Complex Business Logic

class Discount(BaseModel):
    code: str
    percentage: float = Field(ge=0, le=100)
    min_purchase: float = Field(ge=0)
    max_discount: float = Field(ge=0)

    @model_validator(mode='after')
    def validate_discount(self):
        """Ensure discount logic is sound."""
        # Max discount can't exceed percentage of min_purchase
        theoretical_max = (self.percentage / 100) * self.min_purchase
        if self.max_discount > theoretical_max:
            self.max_discount = theoretical_max
        return self

Complex Validation Patterns

Nested Model Validation

class Address(BaseModel):
    street: str
    city: str
    country: str
    postal_code: str

    @field_validator('postal_code')
    def validate_postal_code(cls, v, info: ValidationInfo):
        """Validate postal code format based on country."""
        if 'country' in info.data:
            country = info.data['country']
            if country == "USA":
                import re
                if not re.match(r'^\d{5}(-\d{4})?$', v):
                    raise ValueError('Invalid US postal code')
            elif country == "Canada":
                if not re.match(r'^[A-Z]\d[A-Z] \d[A-Z]\d$', v):
                    raise ValueError('Invalid Canadian postal code')
        return v

class Person(BaseModel):
    name: str
    address: Address

# Nested validation runs automatically

List of Models

class Task(BaseModel):
    title: str = Field(min_length=1)
    priority: int = Field(ge=1, le=5)

class Project(BaseModel):
    name: str
    tasks: list[Task] = Field(min_length=1, description="At least 1 task")
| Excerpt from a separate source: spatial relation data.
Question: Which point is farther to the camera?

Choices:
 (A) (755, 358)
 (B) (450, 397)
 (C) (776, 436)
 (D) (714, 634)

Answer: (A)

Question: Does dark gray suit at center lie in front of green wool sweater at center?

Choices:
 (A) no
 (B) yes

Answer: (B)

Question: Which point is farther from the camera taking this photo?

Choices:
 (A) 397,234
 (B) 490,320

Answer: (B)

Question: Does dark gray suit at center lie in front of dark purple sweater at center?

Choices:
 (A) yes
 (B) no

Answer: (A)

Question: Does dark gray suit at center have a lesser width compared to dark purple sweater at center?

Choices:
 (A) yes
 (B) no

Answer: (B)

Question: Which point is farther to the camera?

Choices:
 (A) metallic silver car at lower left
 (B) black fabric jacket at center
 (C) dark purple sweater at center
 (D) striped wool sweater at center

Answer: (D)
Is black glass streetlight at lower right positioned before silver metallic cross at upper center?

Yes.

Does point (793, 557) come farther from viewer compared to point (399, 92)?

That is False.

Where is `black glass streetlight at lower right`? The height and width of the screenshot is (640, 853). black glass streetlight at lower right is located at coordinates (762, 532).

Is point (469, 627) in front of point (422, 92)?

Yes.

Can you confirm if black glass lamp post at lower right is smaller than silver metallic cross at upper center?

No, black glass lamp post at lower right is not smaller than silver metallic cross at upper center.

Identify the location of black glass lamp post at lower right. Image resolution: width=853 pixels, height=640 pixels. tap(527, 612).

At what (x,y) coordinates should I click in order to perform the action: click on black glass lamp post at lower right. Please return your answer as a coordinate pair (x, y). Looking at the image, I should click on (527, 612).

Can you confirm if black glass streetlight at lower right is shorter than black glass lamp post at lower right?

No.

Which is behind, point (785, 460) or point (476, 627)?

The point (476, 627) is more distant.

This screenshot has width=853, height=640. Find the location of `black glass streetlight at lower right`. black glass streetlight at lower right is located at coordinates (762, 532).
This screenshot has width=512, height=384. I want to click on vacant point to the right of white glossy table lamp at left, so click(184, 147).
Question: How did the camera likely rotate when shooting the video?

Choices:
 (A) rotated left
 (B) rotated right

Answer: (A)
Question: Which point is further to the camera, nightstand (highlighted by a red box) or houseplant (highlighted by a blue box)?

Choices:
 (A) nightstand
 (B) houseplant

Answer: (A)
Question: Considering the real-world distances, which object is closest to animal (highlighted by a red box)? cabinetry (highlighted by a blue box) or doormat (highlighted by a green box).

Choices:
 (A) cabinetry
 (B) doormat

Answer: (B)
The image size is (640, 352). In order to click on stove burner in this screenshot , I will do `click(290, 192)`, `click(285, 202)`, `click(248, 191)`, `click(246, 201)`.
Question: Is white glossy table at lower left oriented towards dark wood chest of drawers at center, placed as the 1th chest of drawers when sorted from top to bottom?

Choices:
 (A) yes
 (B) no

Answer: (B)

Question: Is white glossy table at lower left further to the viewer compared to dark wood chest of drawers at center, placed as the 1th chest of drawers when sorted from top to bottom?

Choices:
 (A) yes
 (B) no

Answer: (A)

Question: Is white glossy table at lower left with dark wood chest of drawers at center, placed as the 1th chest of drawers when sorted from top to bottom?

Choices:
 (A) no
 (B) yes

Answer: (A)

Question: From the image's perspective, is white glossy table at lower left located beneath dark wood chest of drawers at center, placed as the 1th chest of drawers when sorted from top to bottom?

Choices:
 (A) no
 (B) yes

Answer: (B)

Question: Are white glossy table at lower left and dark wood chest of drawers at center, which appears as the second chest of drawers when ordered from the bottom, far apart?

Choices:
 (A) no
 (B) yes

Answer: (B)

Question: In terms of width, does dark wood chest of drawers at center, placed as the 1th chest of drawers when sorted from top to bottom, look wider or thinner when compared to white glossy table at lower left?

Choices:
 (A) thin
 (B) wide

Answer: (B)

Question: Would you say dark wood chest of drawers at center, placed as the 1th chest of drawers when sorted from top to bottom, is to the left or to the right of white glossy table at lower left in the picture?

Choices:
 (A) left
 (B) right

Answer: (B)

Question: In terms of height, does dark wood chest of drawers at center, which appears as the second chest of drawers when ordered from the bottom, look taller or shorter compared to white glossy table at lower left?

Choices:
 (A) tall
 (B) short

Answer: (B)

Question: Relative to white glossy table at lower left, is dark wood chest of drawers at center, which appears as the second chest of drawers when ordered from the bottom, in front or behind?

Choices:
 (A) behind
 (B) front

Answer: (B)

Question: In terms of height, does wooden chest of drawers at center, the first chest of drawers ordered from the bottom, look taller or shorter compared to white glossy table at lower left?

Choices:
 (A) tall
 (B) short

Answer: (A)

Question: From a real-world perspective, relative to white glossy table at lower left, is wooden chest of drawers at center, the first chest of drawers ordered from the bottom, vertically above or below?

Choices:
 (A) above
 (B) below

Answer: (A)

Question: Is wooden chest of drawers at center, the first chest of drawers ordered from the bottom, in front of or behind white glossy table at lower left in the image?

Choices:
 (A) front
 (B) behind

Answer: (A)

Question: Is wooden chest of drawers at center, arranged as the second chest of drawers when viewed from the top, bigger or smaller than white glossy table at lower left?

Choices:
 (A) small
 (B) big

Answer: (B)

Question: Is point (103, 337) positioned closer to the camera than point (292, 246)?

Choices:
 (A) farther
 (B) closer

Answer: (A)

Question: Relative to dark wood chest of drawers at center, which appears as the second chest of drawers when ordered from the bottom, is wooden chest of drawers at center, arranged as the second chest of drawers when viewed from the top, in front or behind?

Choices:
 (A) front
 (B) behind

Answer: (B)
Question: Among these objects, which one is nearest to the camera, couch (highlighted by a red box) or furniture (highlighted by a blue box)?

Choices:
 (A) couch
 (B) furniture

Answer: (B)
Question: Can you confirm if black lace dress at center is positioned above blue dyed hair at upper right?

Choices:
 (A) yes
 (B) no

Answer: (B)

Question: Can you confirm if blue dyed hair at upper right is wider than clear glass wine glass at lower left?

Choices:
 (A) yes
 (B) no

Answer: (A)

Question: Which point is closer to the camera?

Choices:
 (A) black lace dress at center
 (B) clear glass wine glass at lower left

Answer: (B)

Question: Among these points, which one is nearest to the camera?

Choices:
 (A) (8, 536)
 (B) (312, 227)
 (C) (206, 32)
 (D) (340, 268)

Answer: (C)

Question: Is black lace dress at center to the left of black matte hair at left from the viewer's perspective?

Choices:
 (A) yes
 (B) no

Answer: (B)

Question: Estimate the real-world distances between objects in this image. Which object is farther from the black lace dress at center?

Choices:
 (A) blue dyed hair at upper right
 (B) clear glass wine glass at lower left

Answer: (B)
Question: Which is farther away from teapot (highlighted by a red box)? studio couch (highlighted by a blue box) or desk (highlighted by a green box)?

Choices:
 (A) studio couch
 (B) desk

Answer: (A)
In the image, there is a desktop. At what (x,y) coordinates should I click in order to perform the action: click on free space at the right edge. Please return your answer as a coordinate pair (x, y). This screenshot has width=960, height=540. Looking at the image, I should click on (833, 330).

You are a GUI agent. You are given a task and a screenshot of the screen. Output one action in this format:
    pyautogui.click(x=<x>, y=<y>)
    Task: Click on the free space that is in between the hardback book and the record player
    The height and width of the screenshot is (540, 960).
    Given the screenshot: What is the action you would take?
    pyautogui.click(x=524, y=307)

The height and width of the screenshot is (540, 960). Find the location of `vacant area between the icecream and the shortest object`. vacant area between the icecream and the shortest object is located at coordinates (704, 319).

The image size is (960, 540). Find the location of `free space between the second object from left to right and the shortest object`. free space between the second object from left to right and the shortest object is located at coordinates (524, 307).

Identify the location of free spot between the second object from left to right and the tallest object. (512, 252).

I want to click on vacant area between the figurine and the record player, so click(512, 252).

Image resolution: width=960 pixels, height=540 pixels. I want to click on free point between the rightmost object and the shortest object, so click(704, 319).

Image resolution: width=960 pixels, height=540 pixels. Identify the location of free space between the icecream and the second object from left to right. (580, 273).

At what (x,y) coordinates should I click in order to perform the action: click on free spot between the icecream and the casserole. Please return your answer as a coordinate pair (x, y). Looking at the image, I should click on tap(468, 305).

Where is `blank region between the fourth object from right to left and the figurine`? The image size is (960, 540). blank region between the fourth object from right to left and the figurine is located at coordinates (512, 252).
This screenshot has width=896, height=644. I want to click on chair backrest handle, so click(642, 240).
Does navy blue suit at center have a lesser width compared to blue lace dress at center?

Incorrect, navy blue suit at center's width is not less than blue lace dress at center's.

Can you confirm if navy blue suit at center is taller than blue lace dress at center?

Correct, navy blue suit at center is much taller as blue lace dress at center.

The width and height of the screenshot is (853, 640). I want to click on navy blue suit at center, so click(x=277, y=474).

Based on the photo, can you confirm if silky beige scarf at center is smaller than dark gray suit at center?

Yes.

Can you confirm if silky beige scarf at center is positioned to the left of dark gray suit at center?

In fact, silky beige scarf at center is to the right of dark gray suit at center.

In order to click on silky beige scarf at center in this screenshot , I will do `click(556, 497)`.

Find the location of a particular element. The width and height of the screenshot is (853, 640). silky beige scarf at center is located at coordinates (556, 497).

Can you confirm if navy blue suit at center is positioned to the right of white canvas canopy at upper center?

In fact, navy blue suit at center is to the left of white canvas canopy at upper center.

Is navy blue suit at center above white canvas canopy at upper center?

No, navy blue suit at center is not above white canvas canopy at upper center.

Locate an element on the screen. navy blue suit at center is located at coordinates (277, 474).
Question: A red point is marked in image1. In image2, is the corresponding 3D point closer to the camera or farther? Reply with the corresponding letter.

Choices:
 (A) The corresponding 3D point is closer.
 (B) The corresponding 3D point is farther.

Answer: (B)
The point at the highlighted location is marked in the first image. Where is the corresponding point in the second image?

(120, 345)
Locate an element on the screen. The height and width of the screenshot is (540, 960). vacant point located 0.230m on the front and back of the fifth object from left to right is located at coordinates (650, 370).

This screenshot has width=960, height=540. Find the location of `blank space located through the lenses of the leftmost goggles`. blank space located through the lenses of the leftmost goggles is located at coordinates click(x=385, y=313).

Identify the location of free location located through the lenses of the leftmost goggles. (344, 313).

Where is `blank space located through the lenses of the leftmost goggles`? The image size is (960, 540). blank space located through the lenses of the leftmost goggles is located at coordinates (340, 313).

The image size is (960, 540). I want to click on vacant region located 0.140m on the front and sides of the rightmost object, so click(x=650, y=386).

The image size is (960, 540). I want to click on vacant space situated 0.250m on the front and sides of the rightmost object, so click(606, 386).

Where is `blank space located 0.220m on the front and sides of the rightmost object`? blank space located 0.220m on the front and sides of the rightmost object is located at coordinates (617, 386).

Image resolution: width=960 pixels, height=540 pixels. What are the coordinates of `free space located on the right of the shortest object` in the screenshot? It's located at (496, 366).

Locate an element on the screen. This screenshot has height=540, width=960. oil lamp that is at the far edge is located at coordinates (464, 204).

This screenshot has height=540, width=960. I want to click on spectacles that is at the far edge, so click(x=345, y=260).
    @field_validator('tasks')
    def at_least_one_high_priority(cls, v):
        """Ensure at least one task has priority >= 4."""
        if not any(task.priority >= 4 for task in v):
            raise ValueError('Project needs at least one high-priority task')
        return v

Union Type Validation

from typing import Union

class TextBlock(BaseModel):
    type: str = "text"
    content: str = Field(min_length=1)

class ImageBlock(BaseModel):
    type: str = "image"
    url: HttpUrl
    alt_text: str

class Page(BaseModel):
    title: str
    blocks: list[Union[TextBlock, ImageBlock]]

    @field_validator('blocks')
    def validate_block_types(cls, v):
        """Ensure first block is TextBlock."""
        if v and not isinstance(v[0], TextBlock):
            raise ValueError('First block must be text')
        return v

Dependent Fields

class Subscription(BaseModel):
    plan: str  # "free", "pro", "enterprise"
    max_users: int
    features: list[str]

    @model_validator(mode='after')
    def validate_plan_limits(self):
        """Enforce plan-specific limits."""
        limits = {
            "free": {"max_users": 1, "required_features": ["basic"]},
            "pro": {"max_users": 10, "required_features": ["basic", "advanced"]},
            "enterprise": {"max_users": 999, "required_features": ["basic", "advanced", "premium"]}
        }

        if self.plan in limits:
            limit = limits[self.plan]

            if self.max_users > limit["max_users"]:
                raise ValueError(f'{self.plan} plan limited to {limit["max_users"]} users')

            for feature in limit["required_features"]:
                if feature not in self.features:
                    raise ValueError(f'{self.plan} plan requires {feature} feature')

        return self

Error Handling

Graceful Degradation

class OptionalExtraction(BaseModel):
    # Required fields
    title: str

    # Optional fields with defaults
    author: Optional[str] = None
    date: Optional[str] = None
    tags: list[str] = Field(default_factory=list)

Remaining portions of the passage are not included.